4. Track What’s Hot and What’s Not
“We use this information to make changes on our sites that aim to increase conversions. Using this tool is a great way to add elements that improve a user\’s experience.”
— Brett Farmiloe from Markitors
The tool Brett Farmiloe refers to here is Crazy Egg, an application that makes use of scroll maps and visual heat maps that will help website owners understand what visitors do when they access their sites. The tool can tell them what areas their visitors browsed and clicked through, as well as the things they do when accessing the sites pages.
These maps can tell the website owners which particular areas are most attractive to website visitors, or if a particular area turns off visitors instead, making them leave. Other tools that offer the same heat maps, as well as other features like session videos, include Clicktale and SessionCam.
5. It’s All About Social
“We’re very intentional about making it easy for visitors to connect with us on various social platforms. We include links to our social networks on every page, not just for the heck of it, but because social networks are where visitors can interact and get an even better feel for who we are as a company and a brand.”
— Tracy Foster from ONA
User experience is an extension of the relationship and interaction between the business and the customer, between the website and the user. It is this human touch that makes the user experience much more meaningful, more human. This is where social media comes in.
According to journalist Anna Lawlor, social media is about people and should be at the middle of building up a business’ relationship equity. The technologies presented by social media should a complementary tool that adds value for your visitors. Anna Lawlor however, also says that social media should not be used as a mere broadcast tool but rather an engagement tool.
6. Surveys: Getting Your Customers’ Pulse
“We employ customer service surveys and have constant communication between our customer service department and our tech team. We take immediate action on any problems we find, and we continually split-test our website processes to make them better for our customers.”
— Joe Barton from Barton Publishing
Getting the pulse and feel of your customers is important if you want to optimize your site for user-experience. And what better way to get your customers’ pulse than through surveys? The communications and the feedback you can get from surveys are valuable information that can help you optimize your website.
Jakob Nielsen from the NN Group, known as the usability godfather, suggests that to ensure you get feedback from users who have already engaged with your product, it would be best that surveys be given out only after a user participated in a formal test. On top of that, Nielsen also suggested the use of poll questions that will help you get insights of what motivates users to patronize your products.

• Task requirements
**a.** In the passage on website user experience, which two tools besides Crazy Egg are named as offering heat maps along with session videos?
**b.** Continue the passage on website user experience from its last sentence.

• Dataset extract

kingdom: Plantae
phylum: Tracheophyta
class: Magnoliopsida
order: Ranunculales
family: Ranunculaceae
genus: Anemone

--

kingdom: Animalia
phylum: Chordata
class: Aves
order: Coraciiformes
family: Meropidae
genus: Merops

• Answers to the exercises
**a.** Clicktale and SessionCam.

**b.**
7. Validate Everything on Your Pages
“Anything you add to your product must be validated in order for it to stay there.”
— Eric Reis from The Lean Startup
Many times, website owners try to fit in as much add-ons, apps, widgets and features to their websites as possible. Some would even spend a considerable amount purchasing or developing an add-on or a plugin thinking all these will help improve their sites.
Soon enough, website owners will find these plugins and features building up, stacking up over each other, without generating the kind of results expected from them. That is why it is very important that every feature that you add to your website is tested for their efficacy. The insights you get will let you decide which feature should remain and which should be discarded.
8. Simplify Your Forms
“So when it comes to forms…don’t mess around. Include fewer fields, and ask for only basic information from your users.”
— Marc Schenker from Boot Strap Bay
Every business model online has a need for a web form, to get customer details and other required information. However, many businesses complicate things and make their web forms complicated, cumbersome and confusing – turning off would-be customers from taking the next step.
Turn your web forms into assets – by simply reducing the number of fields. Eliminating just one field – just one field as research indicate – will boost conversion by up to 50%. Sometimes, website owners add too many fields in their forms, asking too much information that they really don’t need, and in the process turn off customers.
So, there you have it, curated voices from some of the best minds in the web, giving these valuable tips and lessons that can help improve your website’s user-experience.